**THE PROBLEM:**
Which lines of the entries contain the string "hogy"? Copy each of them.

**SUPPLIED MATERIAL:**
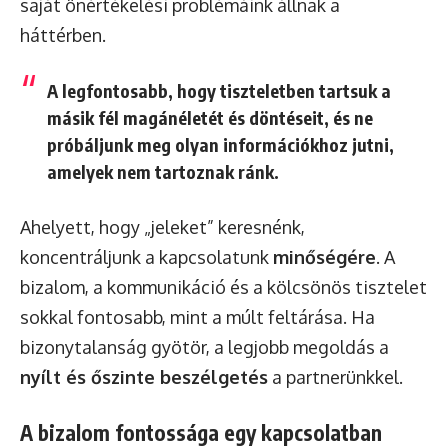
saját önértékelési problémáink állnak a
háttérben.
A legfontosabb, hogy tiszteletben tartsuk a
másik fél magánéletét és döntéseit, és ne
próbáljunk meg olyan információkhoz jutni,
amelyek nem tartoznak ránk.
Ahelyett, hogy „jeleket” keresnénk,
koncentráljunk a kapcsolatunk
minőségére
. A
bizalom, a kommunikáció és a kölcsönös tisztelet
sokkal fontosabb, mint a múlt feltárása. Ha
bizonytalanság gyötör, a legjobb megoldás a
nyílt és őszinte beszélgetés
a partnerünkkel.
A bizalom fontossága egy kapcsolatban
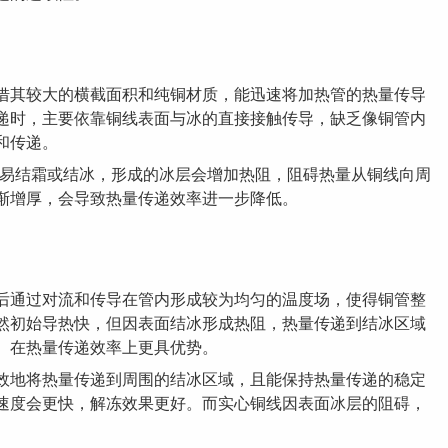
借其较大的横截面积和纯铜材质，能迅速将加热管的热量传导
递时，主要依靠铜线表面与冰的直接接触传导，缺乏像铜管内
和传递。
容易结霜或结冰，形成的冰层会增加热阻，阻碍热量从铜线向周
渐增厚，会导致热量传递效率进一步降低。
后通过对流和传导在管内形成较为均匀的温度场，使得铜管整
然初始导热快，但因表面结冰形成热阻，热量传递到结冰区域
）在热量传递效率上更具优势。
效地将热量传递到周围的结冰区域，且能保持热量传递的稳定
速度会更快，解冻效果更好。而实心铜线因表面冰层的阻碍，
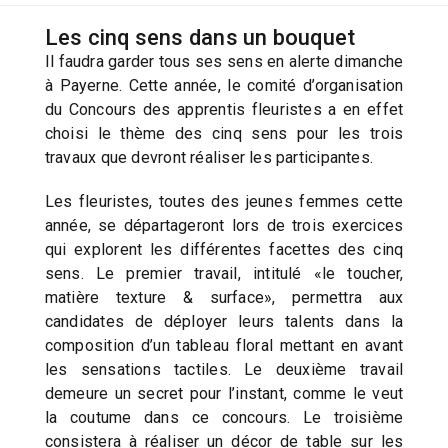
Les cinq sens dans un bouquet
Il faudra garder tous ses sens en alerte dimanche
à Payerne. Cette année, le comité d’organisation
du Concours des apprentis fleuristes a en effet
choisi le thème des cinq sens pour les trois
travaux que devront réaliser les participantes.
Les fleuristes, toutes des jeunes femmes cette
année, se départageront lors de trois exercices
qui explorent les différentes facettes des cinq
sens. Le premier travail, intitulé «le toucher,
matière texture & surface», permettra aux
candidates de déployer leurs talents dans la
composition d’un tableau floral mettant en avant
les sensations tactiles. Le deuxième travail
demeure un secret pour l’instant, comme le veut
la coutume dans ce concours. Le troisième
consistera à réaliser un décor de table sur les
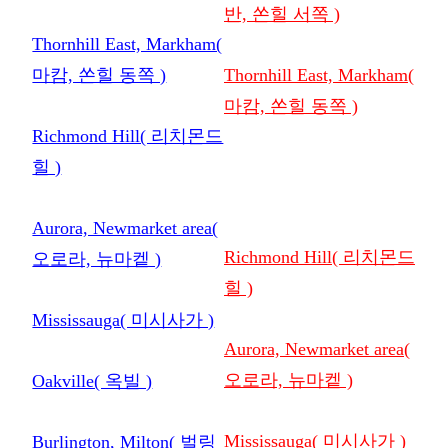
반, 쏜힐 서쪽 )
Thornhill East, Markham(
마캄, 쏜힐 동쪽 )
Thornhill East, Markham(
마캄, 쏜힐 동쪽 )
Richmond Hill( 리치몬드
힐 )
Aurora, Newmarket area(
Richmond Hill( 리치몬드
오로라, 뉴마켙 )
힐 )
Mississauga( 미시사가 )
Aurora, Newmarket area(
오로라, 뉴마켙 )
Oakville( 옥빌 )
Mississauga( 미시사가 )
Burlington, Milton( 벌링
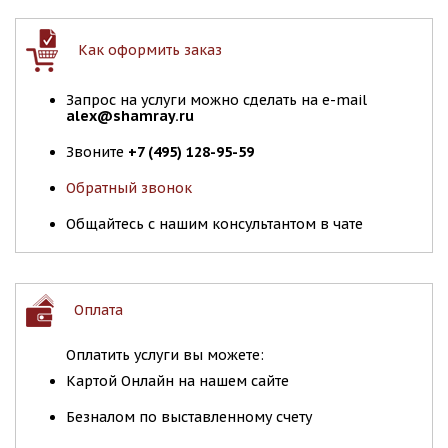
Как оформить заказ
Запрос на услуги можно сделать на e-mail
alex@shamray.ru
Звоните
+7 (495) 128-95-59
Обратный звонок
Общайтесь с нашим консультантом в чате
Оплата
Оплатить услуги вы можете:
Картой Онлайн на нашем сайте
Безналом по выставленному счету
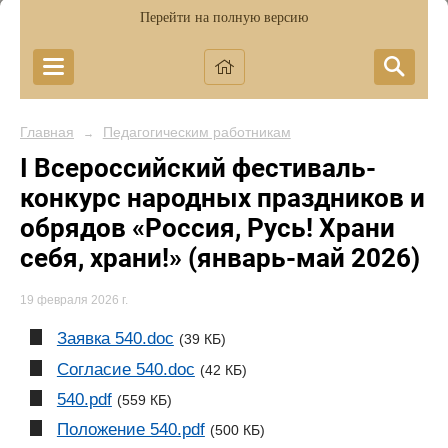
Перейти на полную версию
Главная
Педагогическим работникам
→
I Всероссийский фестиваль-
конкурс народных праздников и
обрядов «Россия, Русь! Храни
себя, храни!» (январь-май 2026)
19 февраля 2026 г.
Заявка 540.doc
(39 КБ)
Согласие 540.doc
(42 КБ)
540.pdf
(559 КБ)
Положение 540.pdf
(500 КБ)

**WRITTEN ANSWER:**
A legfontosabb, hogy tiszteletben tartsuk a
Ahelyett, hogy „jeleket” keresnénk,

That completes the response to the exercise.